What you will do:
Write out the data below in full, unchanged, minus the images.

___ Information shown

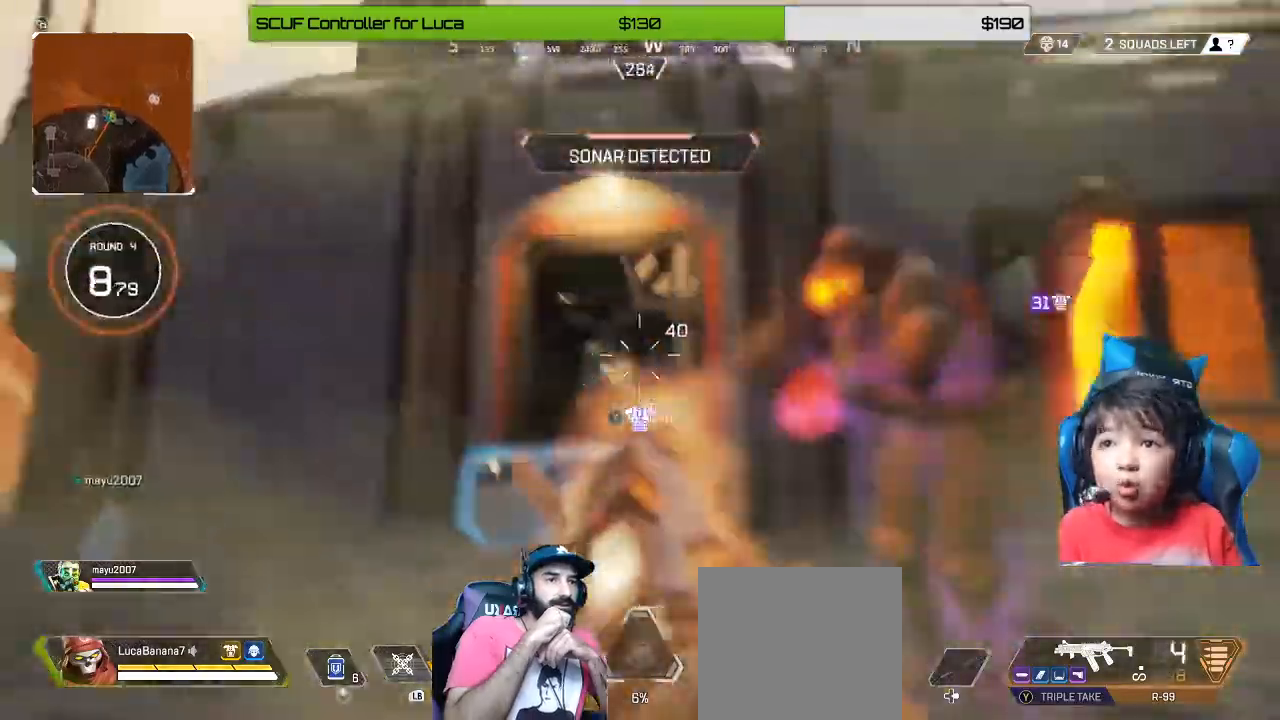
{"buttons": [], "left_stick": "left", "right_stick": "center", "events": [[200, "right_stick", "center"], [240, "Y", "down"], [280, "R2", "up"], [280, "Y", "up"], [360, "L3", "down"], [400, "A", "down"], [440, "L3", "up"], [480, "A", "up"]]}
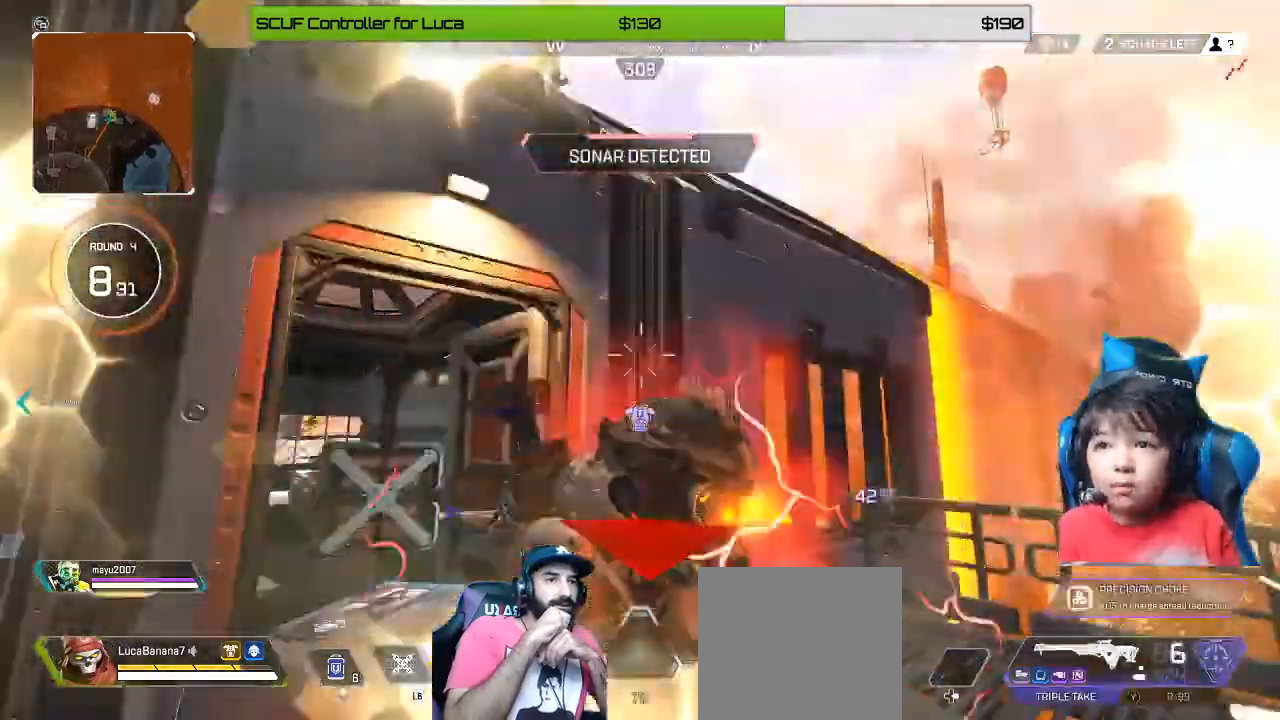
{"buttons": [], "left_stick": "right", "right_stick": "center", "events": [[80, "left_stick", "down"], [80, "right_stick", "down"], [160, "left_stick", "down-right"], [280, "right_stick", "center"], [320, "A", "down"], [320, "left_stick", "right"], [400, "A", "up"]]}
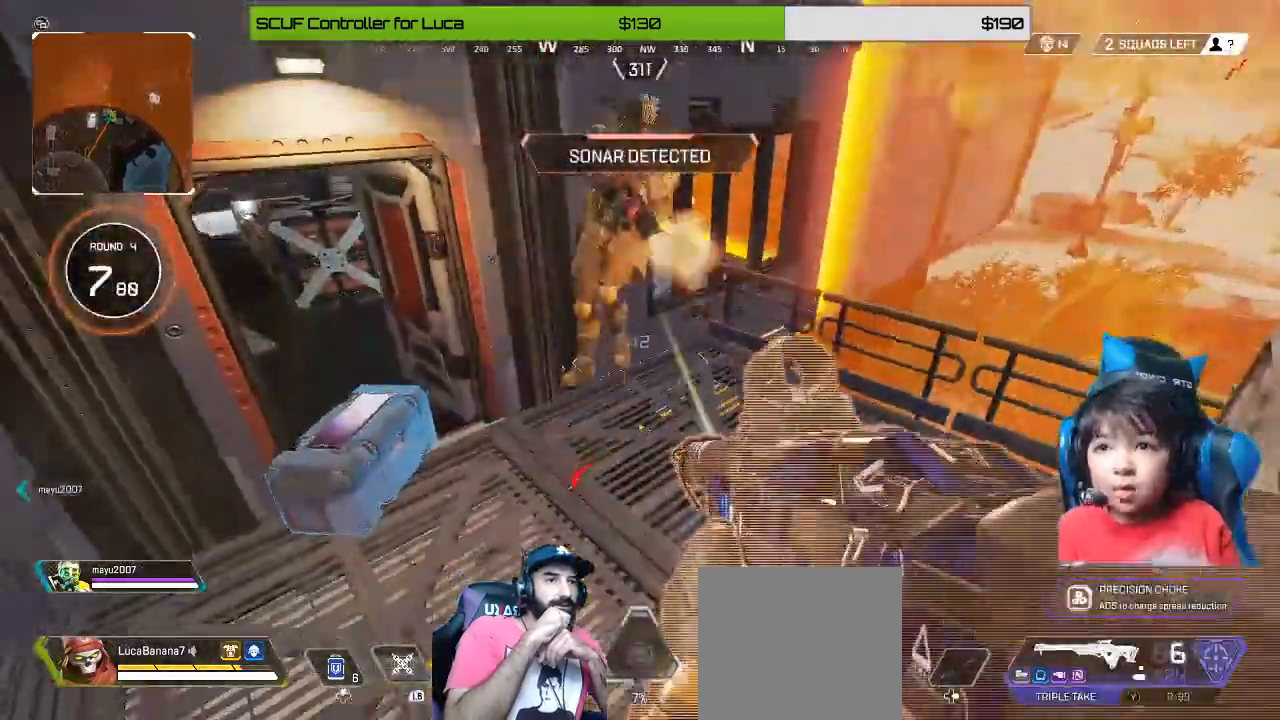
{"buttons": ["L2", "R2"], "left_stick": "up-left", "right_stick": "down", "events": [[80, "right_stick", "up"], [120, "left_stick", "up-right"], [280, "L2", "down"], [320, "right_stick", "left"], [360, "R2", "down"], [360, "left_stick", "up-left"], [400, "right_stick", "down"]]}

______

Reply:
{"buttons": [], "left_stick": "left", "right_stick": "center", "events": [[200, "right_stick", "center"], [240, "Y", "down"], [280, "R2", "up"], [280, "Y", "up"], [360, "L3", "down"], [400, "A", "down"], [440, "L3", "up"], [480, "A", "up"]]}
{"buttons": [], "left_stick": "right", "right_stick": "center", "events": [[80, "left_stick", "down"], [80, "right_stick", "down"], [160, "left_stick", "down-right"], [280, "right_stick", "center"], [320, "A", "down"], [320, "left_stick", "right"], [400, "A", "up"]]}
{"buttons": ["L2", "R2"], "left_stick": "up-left", "right_stick": "down", "events": [[80, "right_stick", "up"], [120, "left_stick", "up-right"], [280, "L2", "down"], [320, "right_stick", "left"], [360, "R2", "down"], [360, "left_stick", "up-left"], [400, "right_stick", "down"]]}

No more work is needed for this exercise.